The product is also non-combustible with zero flame spread and resistant to the growth of mold and mildew.

How to Install Ballistic Drywall

There are a few basic steps of installation instructions for ballistic drywall. It’s not the most common DIY project, but still possible.

First, panels are secured along the edges and reinforced with ballistic fiberglass batten strips.

A final layer of bullet-resistant gypsum board or veneer is applied on top of the shielding.

Ballistic drywall panels are no different in appearance than untreated wall panels.

Panel Sizes

Ballistic panels are typically supplied in combinations of 3’, 4’, and 5’ widths and 8’, 9’, and 10’ lengths.

They can be cut in the field with ordinary carpentry tools, including a circular saw, table saw, panel saw, or saber saw.

A diamond grit blade is the best option for large cuts and cuts around electrical boxes and other openings.

Fastening and Drilling

You can drill through bullet-resistant drywall with high-speed steel twist drills at a slow speed. The panels can be attached to wall studs or substrates with self-tapping drywall screws.

Panels with a nominal thickness of 1 1/8” and thicker can be pre-drilled with fastener holds to facilitate the installation.

You can use a carbide or cobalt tip drill under medium speed and pressure.

Adhesives 

You can also affix ballistic drywall by using adhesives. If you are using a non-porous substrate such as aluminum or steel, use a stronger adhesive such as Plexus MA 320. Laminates can be applied with standard contact adhesives. 

Wall Assembly

It’s easiest to install bulletproof drywall in new construction, but it’s possible to install in retrofit renovations.

Butt joints and seams can weaken the ballistic properties of the panels.
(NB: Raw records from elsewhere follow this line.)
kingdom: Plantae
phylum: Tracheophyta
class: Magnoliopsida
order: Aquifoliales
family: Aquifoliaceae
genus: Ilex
It’s advised to attach a 4” overlap batten strip where the panels meet, ensuring a 2” overlap on each side of the seam.

The batten strips can be attached directly to the panels wherever there are vertical or horizontal joints. 

Finishing

You can apply wood, plastic veneer, additional layers of drywall, or a stainless steel sheet to the bullet-resistant panels using contact cement. You can also upholster or paint the panels. 

While the material in the panel does not present hazards during storage or use, irritant particles are produced when the panels are cut or machined.

When installing ballistic drywall, workers should always use protective gloves, eye protection, face masks, and protective clothing. 

Conclusion

We live in a day and age when personal protection and security are always on our minds.

Owners of homes and businesses are turning to ballistic wall panels as a solution to living and working in buildings facing a potential threat or hostile environments.

While no drywall can claim to be “bulletproof,” material that is bullet resistant is easy to find, simple to install, and will add a level of security for families and workers across a broad range of industries and businesses.